Directive: Repeat each line of the material below exactly as it appears, minus any pictures.
══════════════════════════════
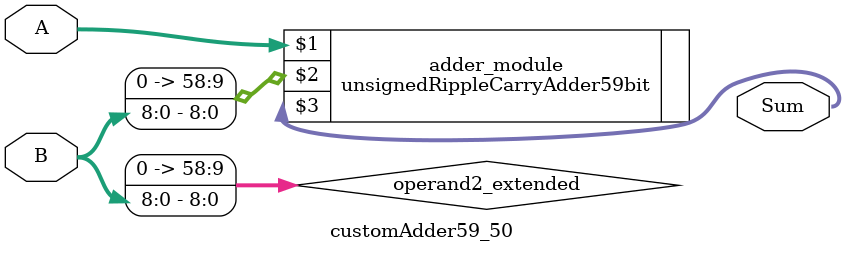
<source format=v>
module customAdder59_50(
                        input [58 : 0] A,
                        input [8 : 0] B,
                        
                        output [59 : 0] Sum
                );

        wire [58 : 0] operand2_extended;
        
        assign operand2_extended =  {50'b0, B};
        
        unsignedRippleCarryAdder59bit adder_module(
            A,
            operand2_extended,
            Sum
        );
        
        endmodule
        
</source>
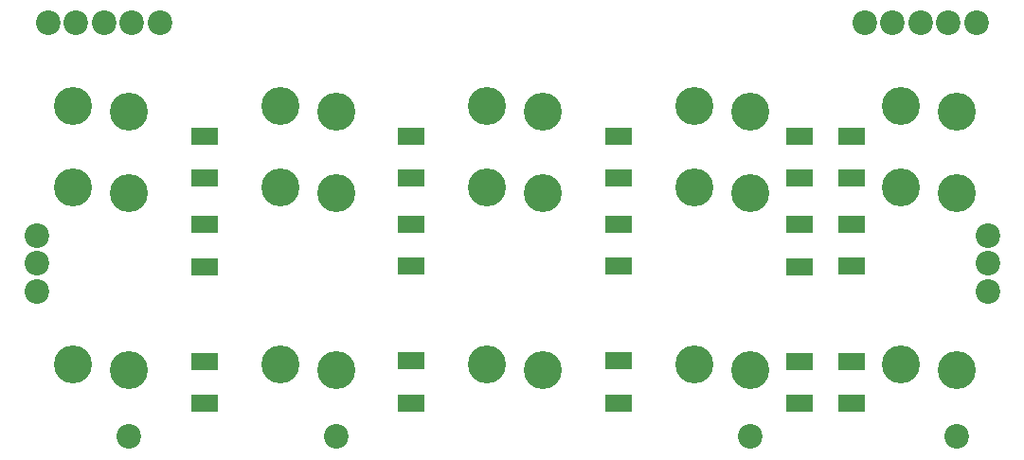
<source format=gts>
G04 #@! TF.FileFunction,Soldermask,Top*
%FSLAX46Y46*%
G04 Gerber Fmt 4.6, Leading zero omitted, Abs format (unit mm)*
G04 Created by KiCad (PCBNEW 4.0.1-stable) date Sunday, May 29, 2016 'PMt' 06:37:48 PM*
%MOMM*%
G01*
G04 APERTURE LIST*
%ADD10C,0.100000*%
%ADD11R,2.400000X1.650000*%
%ADD12C,2.200000*%
%ADD13C,3.400000*%
G04 APERTURE END LIST*
D10*
D11*
X17000000Y-16850000D03*
X17000000Y-13100000D03*
X35500000Y-16850000D03*
X35500000Y-13100000D03*
X54000000Y-16850000D03*
X54000000Y-13100000D03*
X70200000Y-16850000D03*
X70200000Y-13100000D03*
X74800000Y-16850000D03*
X74800000Y-13100000D03*
X17000000Y-24775000D03*
X17000000Y-21025000D03*
X35500000Y-24750000D03*
X35500000Y-21000000D03*
X54000000Y-24750000D03*
X54000000Y-21000000D03*
X70200000Y-24775000D03*
X70200000Y-21025000D03*
X74800000Y-24750000D03*
X74800000Y-21000000D03*
X17000000Y-33250000D03*
X17000000Y-37000000D03*
X35500000Y-33225000D03*
X35500000Y-36975000D03*
X54000000Y-33225000D03*
X54000000Y-36975000D03*
X70200000Y-33250000D03*
X70200000Y-37000000D03*
X74800000Y-33250000D03*
X74800000Y-37000000D03*
D12*
X84250000Y-40000000D03*
X65750000Y-40000000D03*
X28750000Y-40000000D03*
X10250000Y-40000000D03*
X86000000Y-3000000D03*
X83500000Y-3000000D03*
X81000000Y-3000000D03*
X78500000Y-3000000D03*
X76000000Y-3000000D03*
X13000000Y-3000000D03*
X10500000Y-3000000D03*
X8000000Y-3000000D03*
X5500000Y-3000000D03*
X3000000Y-3000000D03*
X87000000Y-22000000D03*
X87000000Y-24500000D03*
X2000000Y-22000000D03*
X2000000Y-24500000D03*
D13*
X84250000Y-34000000D03*
X65750000Y-34000000D03*
X47250000Y-34000000D03*
X28750000Y-34000000D03*
X79250000Y-33500000D03*
X60750000Y-33500000D03*
X42250000Y-33500000D03*
X23750000Y-33500000D03*
X84250000Y-18200000D03*
X65750000Y-18200000D03*
X47250000Y-18200000D03*
X28750000Y-18200000D03*
X79250000Y-17700000D03*
X60750000Y-17700000D03*
X42250000Y-17700000D03*
X23750000Y-17700000D03*
X79250000Y-10400000D03*
X60750000Y-10400000D03*
X42250000Y-10400000D03*
X23750000Y-10400000D03*
X84250000Y-10900000D03*
X65750000Y-10900000D03*
X47250000Y-10900000D03*
X28750000Y-10900000D03*
X5250000Y-10400000D03*
X5250000Y-17700000D03*
X10250000Y-10900000D03*
X10250000Y-18200000D03*
X10250000Y-34000000D03*
X5250000Y-33500000D03*
D12*
X87000000Y-27000000D03*
X2000000Y-27000000D03*
M02*

</source>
══════════════════════════════
Solved exercise:
<source format=v>
module customAdder59_50(
                        input [58 : 0] A,
                        input [8 : 0] B,
                        
                        output [59 : 0] Sum
                );

        wire [58 : 0] operand2_extended;
        
        assign operand2_extended =  {50'b0, B};
        
        unsignedRippleCarryAdder59bit adder_module(
            A,
            operand2_extended,
            Sum
        );
        
        endmodule
        
</source>
<source format=gts>
G04 #@! TF.FileFunction,Soldermask,Top*
%FSLAX46Y46*%
G04 Gerber Fmt 4.6, Leading zero omitted, Abs format (unit mm)*
G04 Created by KiCad (PCBNEW 4.0.1-stable) date Sunday, May 29, 2016 'PMt' 06:37:48 PM*
%MOMM*%
G01*
G04 APERTURE LIST*
%ADD10C,0.100000*%
%ADD11R,2.400000X1.650000*%
%ADD12C,2.200000*%
%ADD13C,3.400000*%
G04 APERTURE END LIST*
D10*
D11*
X17000000Y-16850000D03*
X17000000Y-13100000D03*
X35500000Y-16850000D03*
X35500000Y-13100000D03*
X54000000Y-16850000D03*
X54000000Y-13100000D03*
X70200000Y-16850000D03*
X70200000Y-13100000D03*
X74800000Y-16850000D03*
X74800000Y-13100000D03*
X17000000Y-24775000D03*
X17000000Y-21025000D03*
X35500000Y-24750000D03*
X35500000Y-21000000D03*
X54000000Y-24750000D03*
X54000000Y-21000000D03*
X70200000Y-24775000D03*
X70200000Y-21025000D03*
X74800000Y-24750000D03*
X74800000Y-21000000D03*
X17000000Y-33250000D03*
X17000000Y-37000000D03*
X35500000Y-33225000D03*
X35500000Y-36975000D03*
X54000000Y-33225000D03*
X54000000Y-36975000D03*
X70200000Y-33250000D03*
X70200000Y-37000000D03*
X74800000Y-33250000D03*
X74800000Y-37000000D03*
D12*
X84250000Y-40000000D03*
X65750000Y-40000000D03*
X28750000Y-40000000D03*
X10250000Y-40000000D03*
X86000000Y-3000000D03*
X83500000Y-3000000D03*
X81000000Y-3000000D03*
X78500000Y-3000000D03*
X76000000Y-3000000D03*
X13000000Y-3000000D03*
X10500000Y-3000000D03*
X8000000Y-3000000D03*
X5500000Y-3000000D03*
X3000000Y-3000000D03*
X87000000Y-22000000D03*
X87000000Y-24500000D03*
X2000000Y-22000000D03*
X2000000Y-24500000D03*
D13*
X84250000Y-34000000D03*
X65750000Y-34000000D03*
X47250000Y-34000000D03*
X28750000Y-34000000D03*
X79250000Y-33500000D03*
X60750000Y-33500000D03*
X42250000Y-33500000D03*
X23750000Y-33500000D03*
X84250000Y-18200000D03*
X65750000Y-18200000D03*
X47250000Y-18200000D03*
X28750000Y-18200000D03*
X79250000Y-17700000D03*
X60750000Y-17700000D03*
X42250000Y-17700000D03*
X23750000Y-17700000D03*
X79250000Y-10400000D03*
X60750000Y-10400000D03*
X42250000Y-10400000D03*
X23750000Y-10400000D03*
X84250000Y-10900000D03*
X65750000Y-10900000D03*
X47250000Y-10900000D03*
X28750000Y-10900000D03*
X5250000Y-10400000D03*
X5250000Y-17700000D03*
X10250000Y-10900000D03*
X10250000Y-18200000D03*
X10250000Y-34000000D03*
X5250000Y-33500000D03*
D12*
X87000000Y-27000000D03*
X2000000Y-27000000D03*
M02*

</source>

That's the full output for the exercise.